Data excerpts START
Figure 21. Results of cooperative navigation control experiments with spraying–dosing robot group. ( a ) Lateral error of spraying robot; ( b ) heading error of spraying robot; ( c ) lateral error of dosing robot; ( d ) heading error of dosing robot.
Data excerpts END
Data excerpts START
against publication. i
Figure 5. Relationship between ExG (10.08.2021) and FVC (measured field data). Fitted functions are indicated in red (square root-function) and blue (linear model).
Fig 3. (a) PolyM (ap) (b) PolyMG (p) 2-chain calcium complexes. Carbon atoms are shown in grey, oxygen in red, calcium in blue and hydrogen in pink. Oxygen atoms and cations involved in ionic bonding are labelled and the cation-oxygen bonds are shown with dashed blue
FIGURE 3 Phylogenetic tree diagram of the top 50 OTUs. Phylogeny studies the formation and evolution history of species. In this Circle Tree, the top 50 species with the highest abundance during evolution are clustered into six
Data excerpts END
### Exercise aim
Start with the line above that contains "against publication. i" and stop after the line that contains "Figure 5. Relationship". Output those lines exactly, and only those.

### Result of this exercise
against publication. i
Figure 5. Relationship between ExG (10.08.2021) and FVC (measured field data). Fitted functions are indicated in red (square root-function) and blue (linear model).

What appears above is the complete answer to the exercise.